[Date Prev][Date Next][Thread Prev][Thread Next][Date Index][Thread Index]

I18N domain names (was: Re: foreign languages)



Working on the internationalization (i18n) of URLs, I was considering
various ways of internationalizing domain names, i.e. allowing
characters outside [A-Za-z0-9\-] in domain names.

The recent posting of a proposal by Michael Dillon has triggered
me to split out my proposal for domain names as a separate draft.
I will submit it as an internet draft as soon as possible (on Dec.
16th). Because of its length (27k) I don't want to attach it here.
Please donwload it from:

ftp://ftp.ifi.unizh.ch/pub/multilingual/draft-duerst-dns-i18n-00.txt

Please have a look at it and send me comments (or post them to this
list if they are relevant to this list).

Here is the abstract:

   Internet domain names are currently limited to a very restricted
   character set. This document proposes the introduction of a new
   "zero-level" domain (ZLD) to allow the use of arbitrary characters
   from the Universal Character Set (ISO 10646/Unicode) in domain names.
   The proposal is fully backwards compatible and does not need any
   changes to DNS.

What I call a ZLD above is syntactically a TLD and therefore has some
connection with the discussion on this list. However, semantically
it is very close to in-addr.arpa, which has a completely different
reason for existence, and is managed in a completely different way,
than all the other TLDs and SLDs.

I therefore think that the current IAHC discussion can be conducted
independently of this proposal, and the ZLD can be created by a separate
decision after reaching consensus on domain name i18n.
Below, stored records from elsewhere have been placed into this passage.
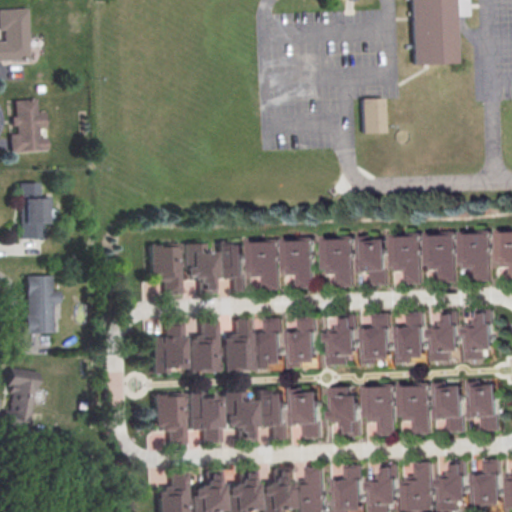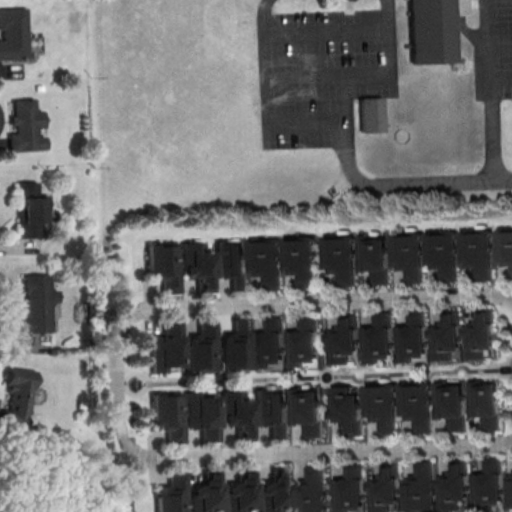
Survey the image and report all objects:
building: (432, 29)
building: (433, 32)
building: (12, 33)
building: (12, 33)
parking lot: (490, 47)
road: (378, 71)
parking lot: (320, 72)
road: (501, 75)
road: (491, 92)
building: (370, 114)
road: (283, 117)
building: (24, 125)
building: (24, 126)
building: (28, 209)
building: (28, 210)
building: (505, 245)
building: (505, 246)
building: (479, 252)
building: (479, 252)
building: (445, 253)
building: (445, 254)
building: (411, 255)
building: (375, 256)
building: (410, 256)
building: (341, 257)
building: (341, 258)
building: (375, 258)
building: (302, 259)
building: (267, 260)
building: (301, 260)
building: (267, 261)
building: (231, 262)
building: (196, 263)
building: (198, 264)
building: (232, 264)
building: (163, 265)
building: (163, 266)
road: (282, 301)
building: (37, 302)
building: (37, 303)
building: (482, 334)
building: (481, 335)
building: (413, 336)
building: (447, 336)
building: (412, 337)
building: (378, 338)
building: (379, 338)
building: (448, 338)
building: (343, 339)
building: (343, 340)
building: (304, 342)
building: (269, 343)
building: (270, 344)
building: (304, 344)
building: (236, 345)
building: (236, 346)
building: (166, 347)
building: (167, 347)
building: (201, 347)
building: (201, 348)
building: (16, 396)
building: (19, 396)
building: (484, 401)
building: (450, 403)
building: (485, 403)
building: (450, 404)
building: (416, 405)
building: (416, 405)
building: (381, 406)
building: (382, 406)
building: (345, 407)
building: (346, 407)
building: (306, 410)
building: (272, 411)
building: (307, 411)
building: (238, 412)
building: (238, 412)
building: (272, 412)
building: (203, 414)
building: (169, 415)
building: (203, 415)
building: (169, 416)
road: (286, 452)
building: (487, 484)
building: (488, 484)
building: (453, 486)
building: (454, 486)
building: (419, 487)
building: (509, 487)
building: (384, 488)
building: (385, 488)
building: (419, 488)
building: (350, 489)
building: (310, 490)
building: (311, 490)
building: (350, 490)
building: (509, 490)
building: (241, 491)
building: (275, 491)
building: (275, 491)
building: (173, 493)
building: (206, 493)
building: (207, 493)
building: (240, 493)
building: (172, 494)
Nevertheless,
I think that it is good for the IAHC members and discussion participants
to keep such things as the need for ZLDs for structural reasons in mind.

What is of more importance for the IAHC discussion than the creation
of ZLDs is how rules on iTLDs translate (or don't translate) to rules
on the creation of i18n iTLDs (these would syntactically be SLDs,
but semantically TLDs). My draft contains some remarks on this
topic, but not too much (it is not an easy issue to think about
the effects of a given set of iTLD rules in all kinds of scripts
and languages if one has no idea about what these rules may look like).
If somebody thinks that my draft should be submitted as an IAHC
draft, please tell me.


On Fri, 6 Dec 1996, Michael Dillon wrote:

> On Fri, 6 Dec 1996, Simon Higgs wrote:
> 
> > It's more a question of supportable character sets in DNS. How about
> > Russian, Chinese or Japanese TLDs?
> 
> I had an idea that would deal with this that I've been mulling over for a
> while. The following very rough document was my first attempt to
> systematize the idea. You'll note the intention to encompass UNICODE
> however the rough draft below still falls short in number of code points
> although it might handle everything up to but not including chinese.

Michael's draft contains some very good ideas, and I am especially
grateful to him that he brought up this topic and made me rush out
my ideas. I hope we can work together to find a solution for i18n
domain names very soon.

For those interested in the details, here are the main differences
between my approach and Michael's:

- To distinguish between current domain names and i18n domain names,
	I use a ZLD, whereas Michael uses a leading "-" in each
	affected domain name part. Michael's solution is more
	flexible in that it is easier to internationalize only
	part of a full domain name. However, it has been pointed
	out that using a leading "-" may not be backwards compatible.

- My encoding scheme can encode all of UCS4 (2Giga characters), whereas
	Michael's scheme currently goes up to only ~1600 characters,
	which is not enough.

- Michael combines the issue of what characters from Unicode are
	allowed in domain names with the encoding (only those
	characters that are allowed can be encoded, the others
	don't get a number). In my proposal, any characters
	can be encoded, and separate guidelines specify
	which characters must not be used. This simplifies
	the definition and the implementation of the encoding.
	With the enormous number of characters in Unicode, and
	with new characters being added continuously, having
	to decide for each character whether or not it can
	be used in a domain name before knowing how this
	character can be encoded is not feasible.

- Michael's encoding tries to be as compact as possible by
	using base 36, with modifications for the first
	position to create a variable-length encoding.
	I use a consistent base 16 scheme, with a fifth
	bit used for length indication. This makes
	implementation more straightforward.

- Michael preserves the letters A-Z. I in many cases
	preserve the hexadecimal representation of
	the ISO 10646 code value. Both schemes help
	in understanding the encoded domain names where
	this is necessary (e.g. debugging). But outside A-Z,
	Michael's scheme does not help, whereas my scheme
	can very well be used together with a Unicode book
	for all characters.


Looking forward to your comments,	Martin.